On Saturday, the NTSB issued a statement saying it was "dismayed" that Boeing had withheld the study.
The study was completed 10 years ago, and turned over to the NTSB only in March this year.
Investigators from the NTSB probing the explosion of a TWA jumbo jet off New York in July 1996 are focusing their inquiries on whether heat contributed to the incident.
It is believed the Paris-bound plane had damaged wiring in its fuel system.
The incident, in which 230 people died, has mystified the airline safety world, and some critics say it could have been avoided.
Fuel-tank recall for 727 jets
In May this year, the US Federal Aviation Administration ordered urgent inspections of more than 1,000 US-registered Boeing 727 aircraft for possible wiring problems in the fuel tanks, which could cause a fire or an explosion.
The emergency directive was issued after damaged wiring was discovered in two planes.
A string of accidents
The following are the most recent incidents involving Boeing aircraft.
14 September 1999, Britannia Airways Boeing 757, carrying 245 people, was torn apart when it skidded as it landed in a storm at Gerona airport in Spain. There were 55 injuries.
Just over a week later, on 23 September, a Qantas Boeing 747, carrying 407 people on a flight from Sydney to London skidded off a runway during a tropical rainstorm at Bangkok Airport.
22 August 1999, a Boeing jet crashed in Hong Kong while landing in a tropical storm at Hong Kong's new Lap Kok airport, killing 2 people and injuring 212.
31 August, 1999, 80 people died after a Boeing 737 airliner crashed in Argentina while taking off from the main domestic airport in the capital, Buenos Aires.
Nine people were killed on 1 June 1999, when an American Airlines MD-80 crashed on landing at Little Rock in the USA.

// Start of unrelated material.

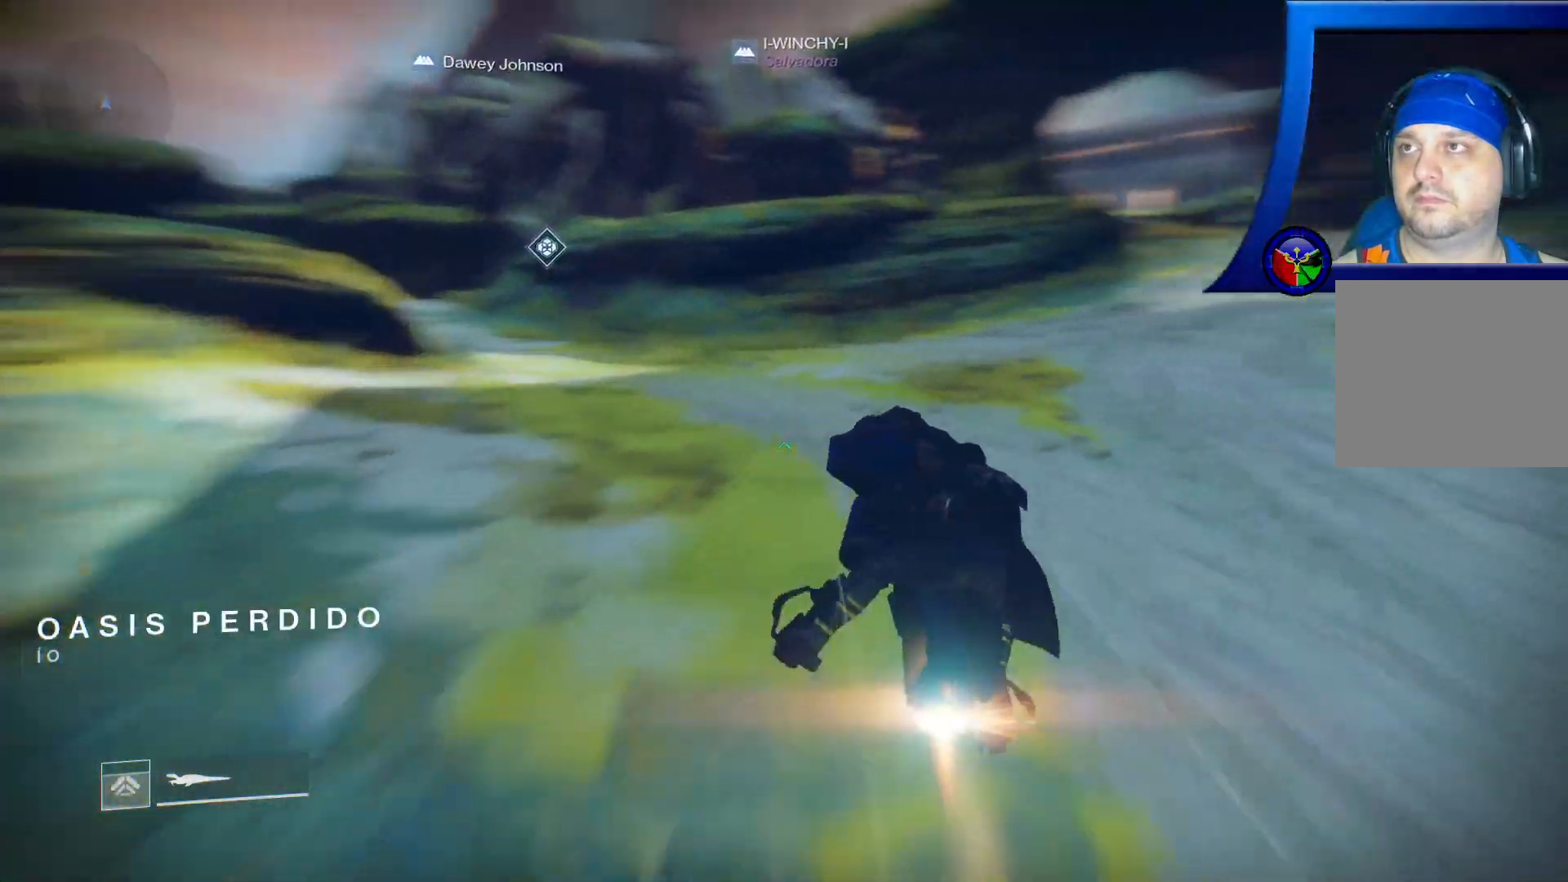
{"buttons": ["L2"], "left_stick": "up", "right_stick": "center", "events": [[267, "right_stick", "center"], [433, "left_stick", "up"]]}
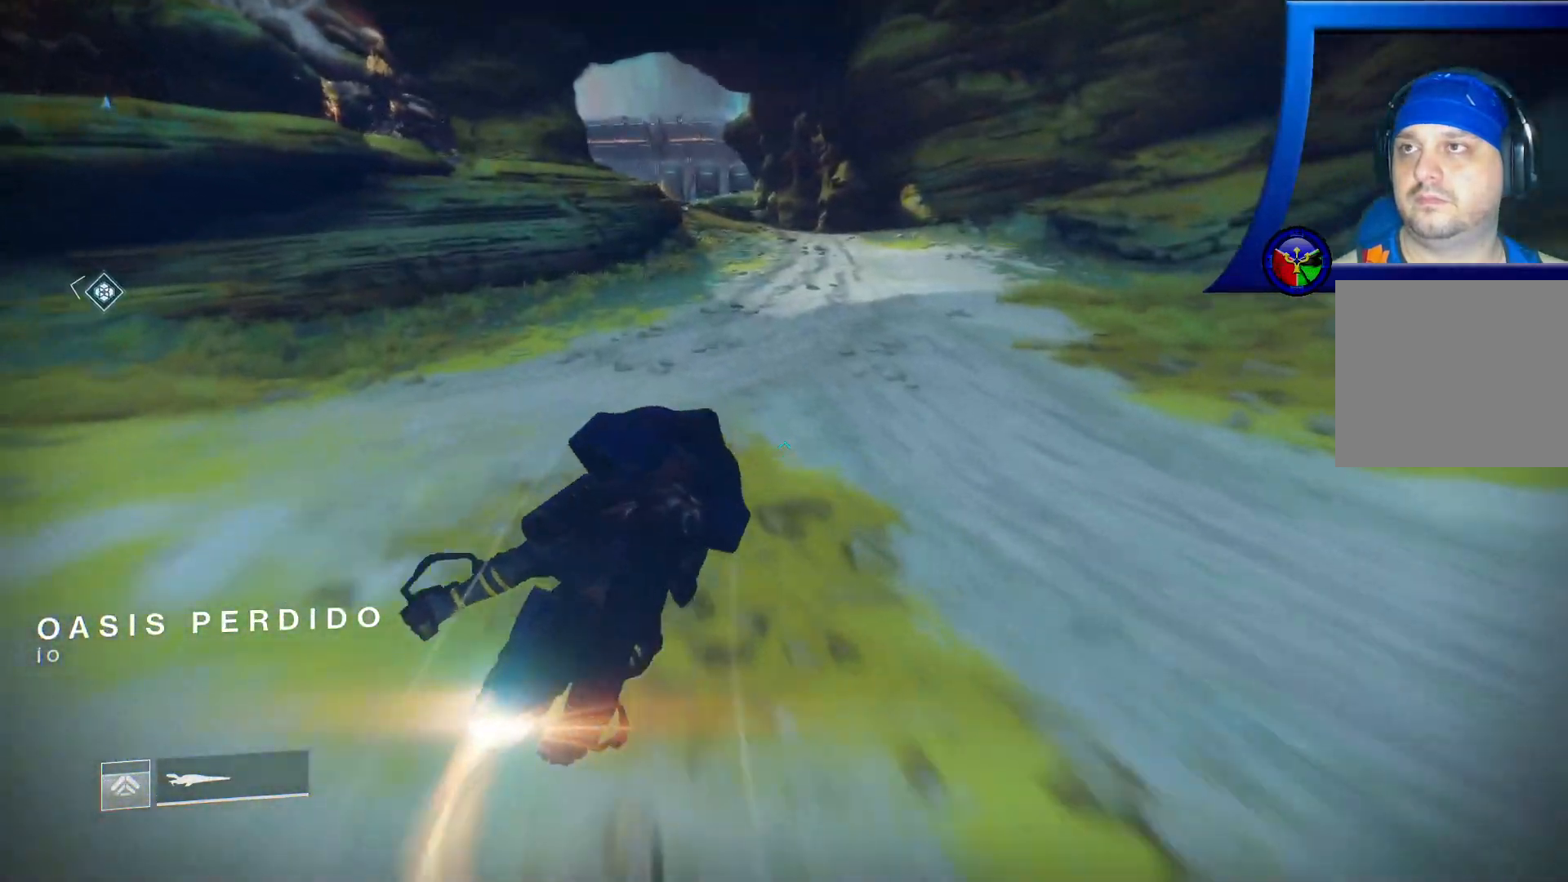
{"buttons": ["L2"], "left_stick": "up", "right_stick": "center", "events": []}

7 April 1999, a Boeing 737 crashed on take-off at Adna, Turkey, killing 6 people.
6 March 1999, an Air France cargo plane Boeing 747-200 exploded in a fireball after it crash-landed in southern India, but the crew members were rescued.
2 September 1998, Swissair Flight 111, from New York to Geneva, crashed in the Atlantic Ocean near a Nova Scotia fishing village, killing all 229 people on board. The airliner was a McDonnell Douglas MD-11, a company now part of Boeing.
Just 36 hours later, a Royal Airlines Boeing 757 from Toronto to Glasgow was forced to land at Goose Bay military base in Newfoundland after smoke appeared in the cockpit. No one was injured.
22 June, 1998, a Boeing 757 carrying more than 200 British holidaymakers was forced to make an emergency landing in Cyprus after sparks flew from a cockpit panel.
In May 1998, a Peruvian air force plane, a Boeing 737, on charter to an American oil company crashed near the Ecuadorian border, killing more than 80 people.
20 April, 1998, an Air France Boeing 727 crashed into a mountain in Bogota, Columbia killing 53 people.
18 March, 1988, an Afghan Ariana Airlines Boeing 727 crashed into a mountain in bad weather 15km from the Afghan capital Kabul, killing 22 people.
4 February 1998, a Cebu Pacific DC-9 crashed in a remote mountainous areas of Southern Philippines. All 100 on board died.
19 December 1997, a Silk Air Boeing 737 crashed in Sumatra on a flight from Jakarta to Singapore, killing all 104 people on board.
In 1996, nearly 350 people were killed when two aircraft, one a Boeing 747 operated by Saudia collided with a Kazakh cargo jet over India, in the worst incident in Indian aviation.
One of the worst recent incidents in the UK involving a Boeing was in January 1989, when a British Midland Boeing 737 bound for Belfast crashed onto the M1 near the village of Kegworth in Leicestershire, killing 47 people.